Public Biography
Mark is the Stanford Medicine Professor of Biomedical Informatics Research and Professor of Medicine and of Biomedical Data Science at Stanford University. He is Director of the Stanford Center for Biomedical Informatics Research. He conducts research related to open science, intelligent systems, and biomedical decision support. His long-standing work on a system known as Protégé has led to an open-source technology used by thousands of developers to build intelligent computer systems, new computer applications for e-science, and biomedical terminologies. Protégé has been instrumental in the development of the NCI Thesaurus, ICD-11, the Foundational Model of Anatomy, and many other controlled vocabularies and ontologies. His group developed the BioPortal resource, which serves as an open repository for nearly all publicly available biomedical ontologies, and the CEDAR resource, which provides widely used technology for ensuring that scientific datasets are annotated with standards-adherent metadata. Mark is an elected member of ACMI, IAHSI, ASCI, AAP, and NAM. He holds honorary doctoral degrees from the University of A Coruña (Spain) and the University of Fribourg (Switzerland). He was elected to two terms on the AMIA Board of Directors (1996–2002). He served as Scientific Program Chair of the AMIA Spring Congress in 1992 and of the AMIA Fall Symposium in 2003. He was the founding Chair of the AMIA Academic Forum and he has participated in numerous committees for AMIA.
Historic ACMI Biography
Mark A. Musen is Assistant Professor of Medicine and Computer Science at Stanford University. His research interests are the development of graphic, computer-based tools to assist clinical investigators in the design of clinical trials.

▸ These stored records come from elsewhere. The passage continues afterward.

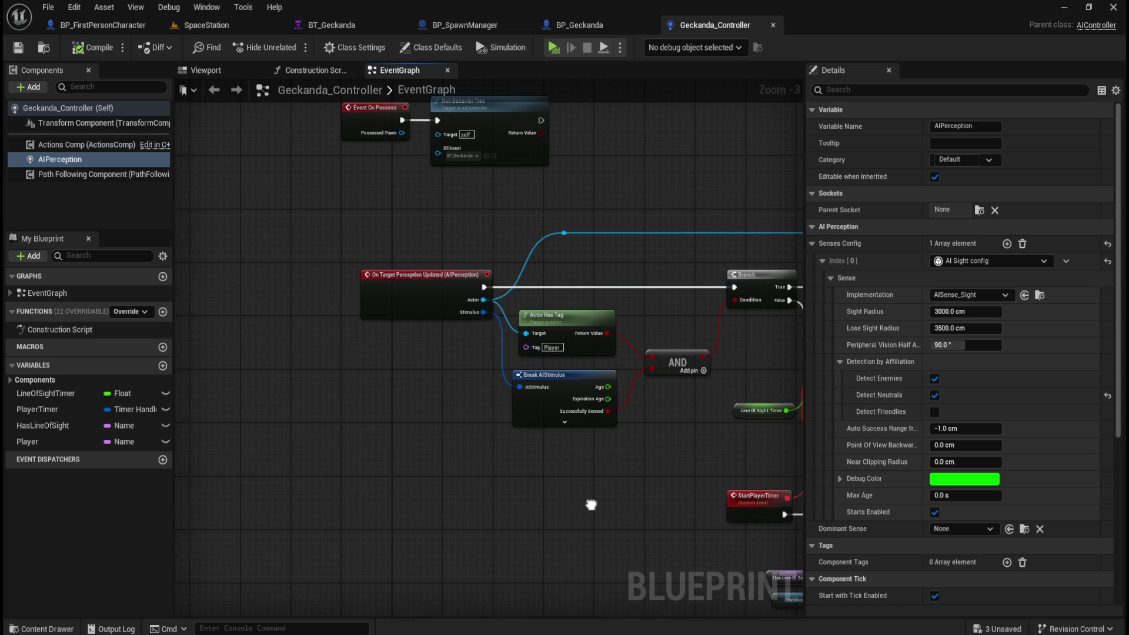
{"action": "scroll", "coordinate": [549, 456], "scroll_direction": "up", "scroll_amount": 1}
{"action": "scroll", "coordinate": [382, 310], "scroll_direction": "up", "scroll_amount": 2}
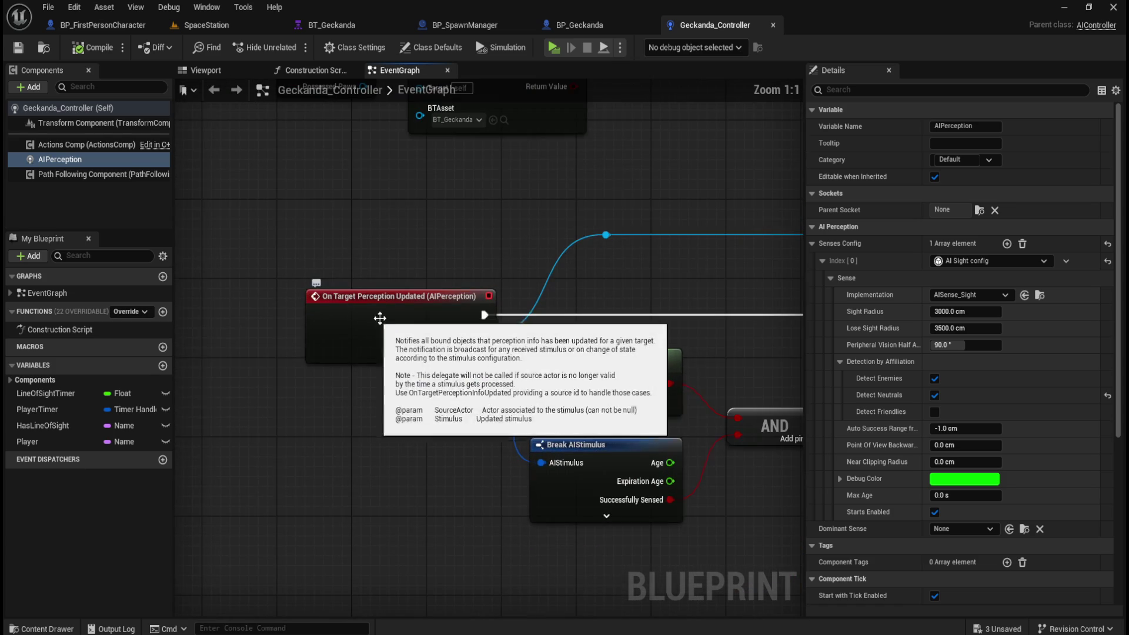
{"action": "scroll", "coordinate": [485, 291], "scroll_direction": "down", "scroll_amount": 2}
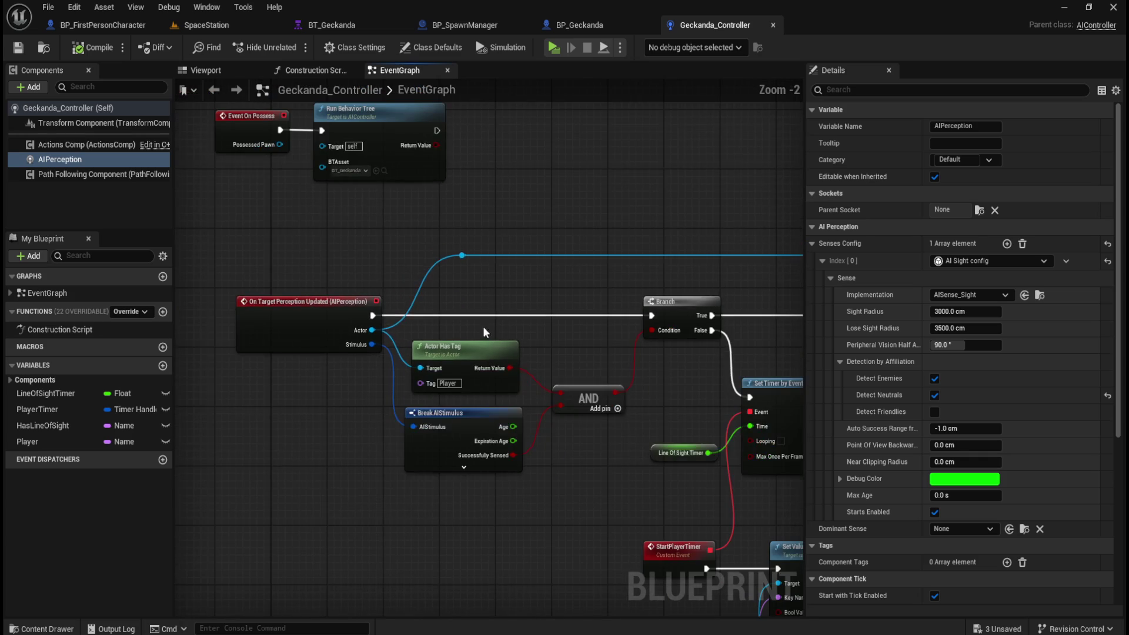
{"action": "left_click_drag", "start_coordinate": [664, 385], "coordinate": [497, 385]}
{"action": "mouse_move", "coordinate": [611, 352]}
{"action": "left_mouse_down"}
{"action": "mouse_move", "coordinate": [317, 347]}
{"action": "mouse_move", "coordinate": [650, 353]}
{"action": "left_mouse_up"}
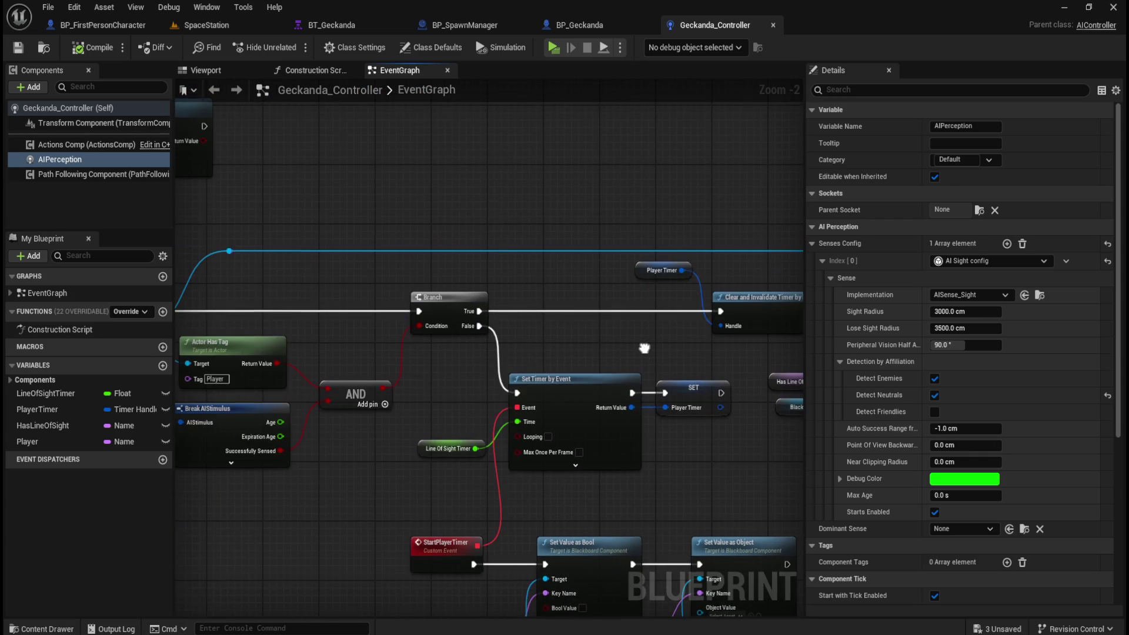
{"action": "mouse_move", "coordinate": [337, 340]}
{"action": "left_mouse_down"}
{"action": "mouse_move", "coordinate": [634, 335]}
{"action": "mouse_move", "coordinate": [625, 449]}
{"action": "mouse_move", "coordinate": [575, 343]}
{"action": "mouse_move", "coordinate": [515, 296]}
{"action": "left_mouse_up"}
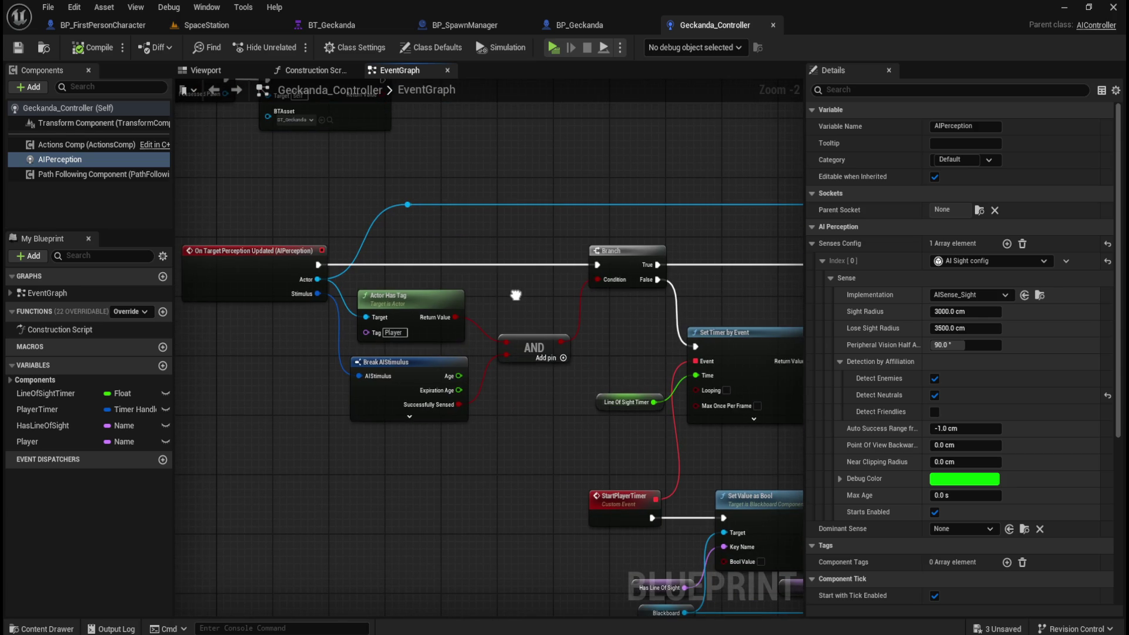
{"action": "left_click_drag", "start_coordinate": [515, 295], "coordinate": [448, 287]}
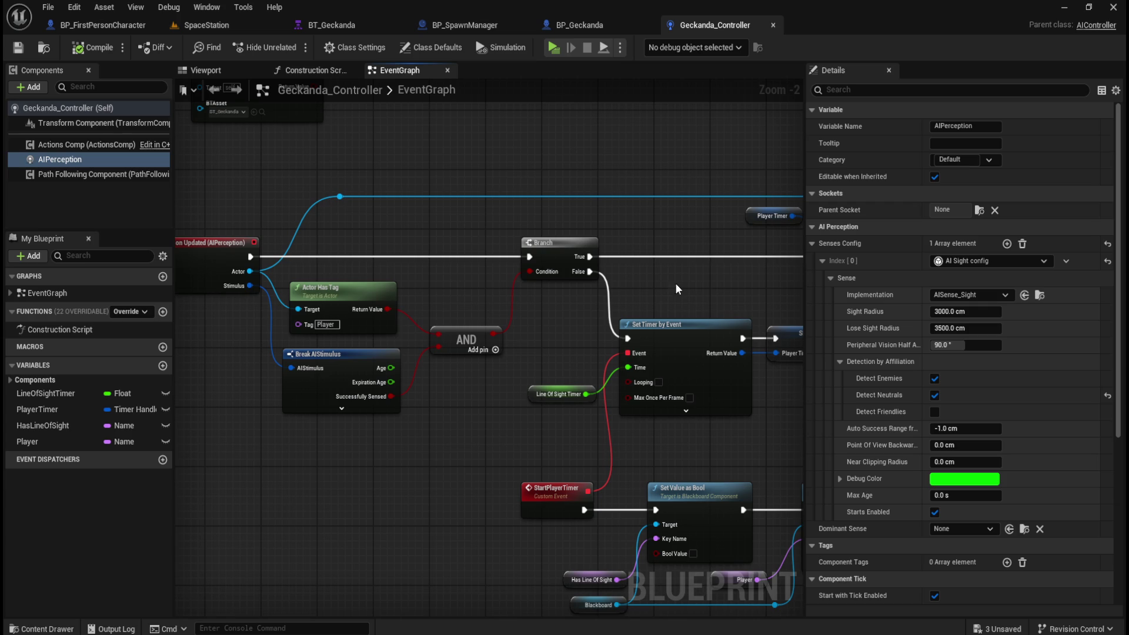
{"action": "left_click_drag", "start_coordinate": [726, 286], "coordinate": [442, 300]}
{"action": "left_click_drag", "start_coordinate": [698, 357], "coordinate": [371, 357]}
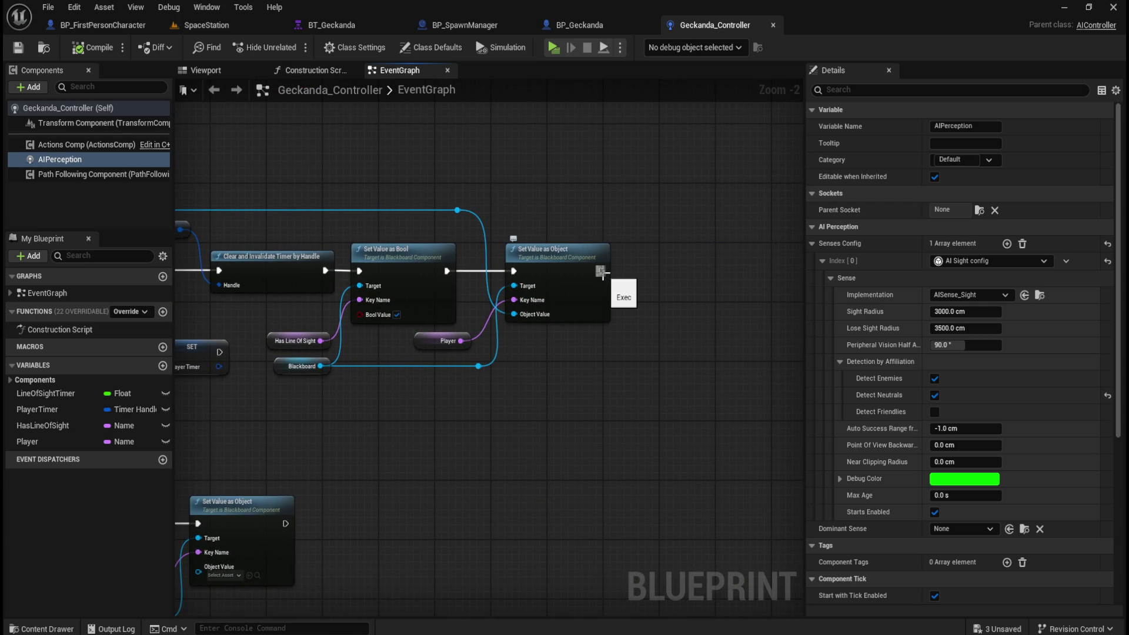
{"action": "mouse_move", "coordinate": [639, 298]}
{"action": "left_mouse_down"}
{"action": "mouse_move", "coordinate": [526, 312]}
{"action": "mouse_move", "coordinate": [549, 287]}
{"action": "mouse_move", "coordinate": [579, 286]}
{"action": "left_mouse_up"}
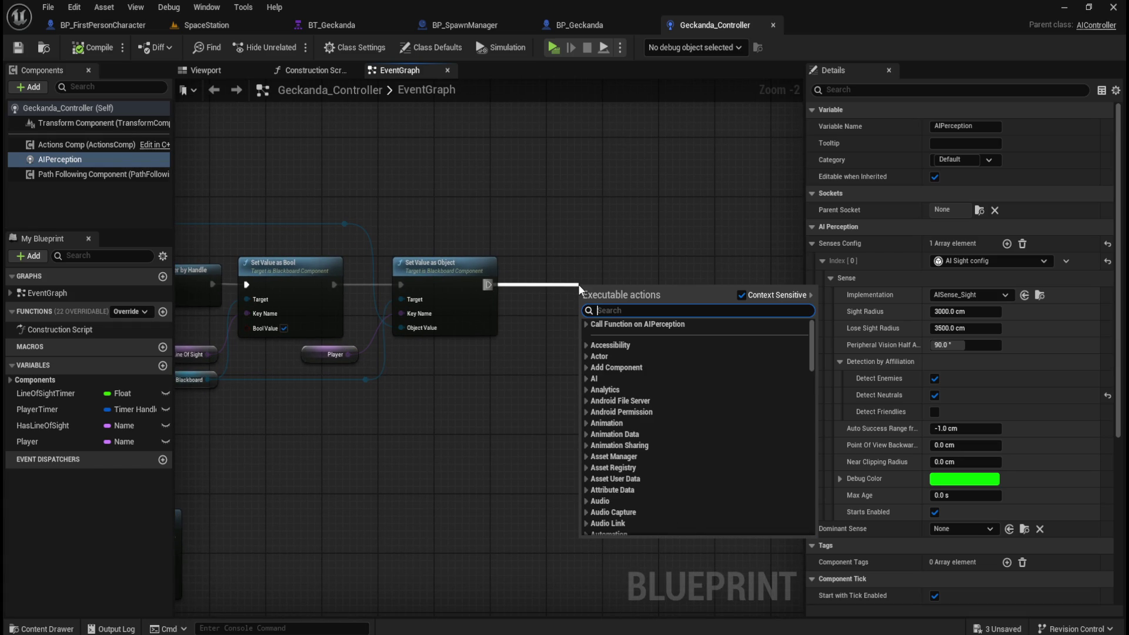
Add a Draw Debug Arrow node via a 'draw debug' search and nudge it into place
{"action": "type", "text": "draw debug"}
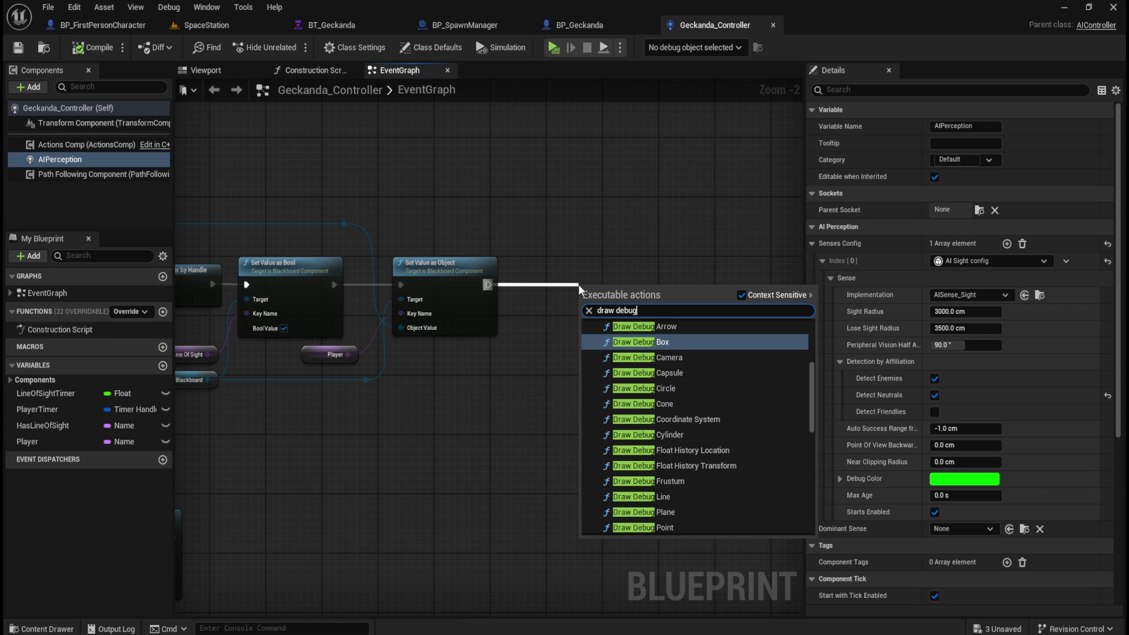
{"action": "key", "text": "Up"}
{"action": "key", "text": "Return"}
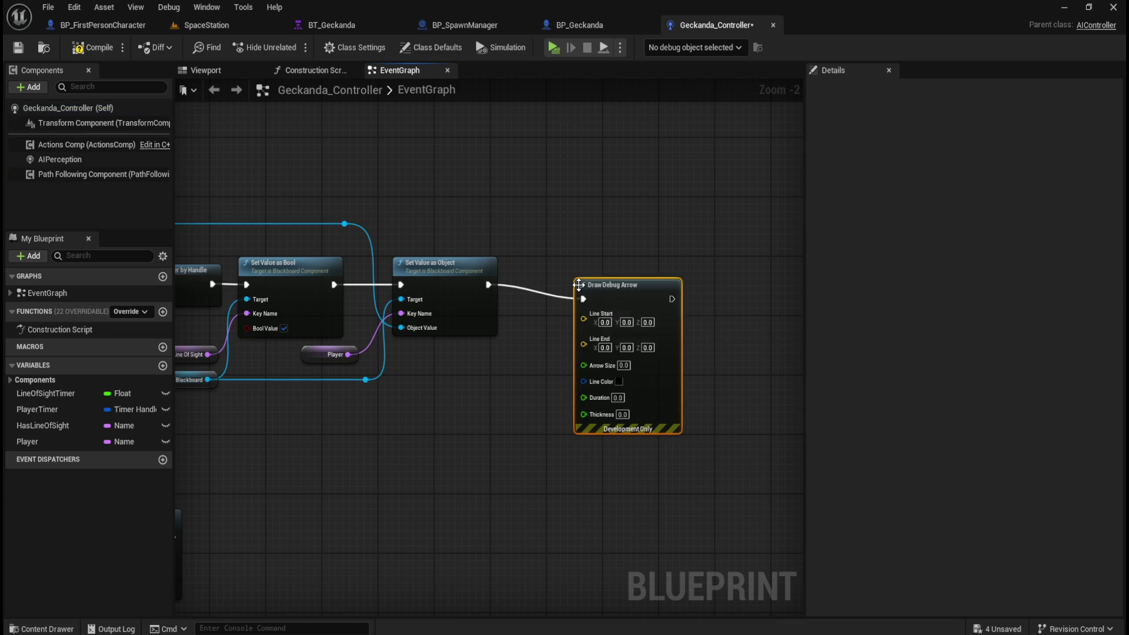
{"action": "mouse_move", "coordinate": [657, 292]}
{"action": "left_mouse_down"}
{"action": "mouse_move", "coordinate": [666, 269]}
{"action": "mouse_move", "coordinate": [691, 279]}
{"action": "left_mouse_up"}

In 1989 Dr. Musen received the Young Investigator Award for Research in Medical Knowledge Systems from the American Association for Medical Systems and Informatics.
Affiliations
The American College of Medical Informatics
Distinguished ACMI Fellow
ACMI is a college of elected Fellows from the U.S. and abroad who have made significant and sustained contributions to the field of medical informatics. It is the central body for a community of scholars and practitioners who are committed to advancing the informatics field.